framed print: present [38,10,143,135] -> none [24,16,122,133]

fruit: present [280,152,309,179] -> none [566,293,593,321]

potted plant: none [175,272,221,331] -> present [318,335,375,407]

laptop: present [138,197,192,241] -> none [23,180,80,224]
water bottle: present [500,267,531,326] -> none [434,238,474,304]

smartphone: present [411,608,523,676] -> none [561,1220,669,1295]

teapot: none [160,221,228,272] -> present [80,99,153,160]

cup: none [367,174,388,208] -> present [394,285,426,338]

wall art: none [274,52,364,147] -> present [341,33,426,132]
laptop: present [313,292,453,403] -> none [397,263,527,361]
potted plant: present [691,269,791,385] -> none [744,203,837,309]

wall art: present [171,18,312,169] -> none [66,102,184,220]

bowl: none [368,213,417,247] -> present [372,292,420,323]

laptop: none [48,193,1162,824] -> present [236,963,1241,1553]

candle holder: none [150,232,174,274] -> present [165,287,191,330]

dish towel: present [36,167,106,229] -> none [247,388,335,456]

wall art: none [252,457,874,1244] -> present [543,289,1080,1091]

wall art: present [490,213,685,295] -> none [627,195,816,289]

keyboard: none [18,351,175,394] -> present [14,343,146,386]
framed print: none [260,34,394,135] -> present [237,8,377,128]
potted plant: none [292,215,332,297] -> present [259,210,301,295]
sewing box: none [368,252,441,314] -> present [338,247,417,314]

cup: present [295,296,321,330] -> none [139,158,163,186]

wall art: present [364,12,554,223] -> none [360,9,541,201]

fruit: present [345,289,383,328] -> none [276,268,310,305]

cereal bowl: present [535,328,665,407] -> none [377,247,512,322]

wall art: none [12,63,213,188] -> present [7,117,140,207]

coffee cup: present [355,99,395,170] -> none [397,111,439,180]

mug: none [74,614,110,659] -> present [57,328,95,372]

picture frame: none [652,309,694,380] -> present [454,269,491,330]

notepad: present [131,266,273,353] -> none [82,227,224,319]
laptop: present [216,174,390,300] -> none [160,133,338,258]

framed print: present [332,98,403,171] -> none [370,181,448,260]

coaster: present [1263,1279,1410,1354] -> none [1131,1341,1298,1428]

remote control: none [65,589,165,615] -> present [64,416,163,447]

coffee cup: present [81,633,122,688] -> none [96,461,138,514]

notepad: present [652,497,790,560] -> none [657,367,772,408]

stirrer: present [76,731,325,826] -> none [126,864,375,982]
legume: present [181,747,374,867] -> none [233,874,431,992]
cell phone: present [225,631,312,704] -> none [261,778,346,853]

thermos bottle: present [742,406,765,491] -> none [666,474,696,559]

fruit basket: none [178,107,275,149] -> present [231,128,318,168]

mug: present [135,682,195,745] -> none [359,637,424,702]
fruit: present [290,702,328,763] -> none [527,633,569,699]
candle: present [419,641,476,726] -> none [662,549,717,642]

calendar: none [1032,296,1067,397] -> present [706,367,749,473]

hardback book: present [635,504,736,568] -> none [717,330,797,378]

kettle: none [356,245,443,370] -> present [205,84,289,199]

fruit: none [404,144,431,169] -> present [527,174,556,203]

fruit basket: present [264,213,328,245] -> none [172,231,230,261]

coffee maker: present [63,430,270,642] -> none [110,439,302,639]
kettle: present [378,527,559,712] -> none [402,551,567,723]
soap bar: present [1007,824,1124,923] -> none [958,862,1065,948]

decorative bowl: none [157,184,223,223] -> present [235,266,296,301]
•••••
INSTRUCTIONS FOR THE TASK | Search the data for the word "bowl" and copy each line where it appears.

EXPECTED ANSWER |
bowl: none [368,213,417,247] -> present [372,292,420,323]
cereal bowl: present [535,328,665,407] -> none [377,247,512,322]
decorative bowl: none [157,184,223,223] -> present [235,266,296,301]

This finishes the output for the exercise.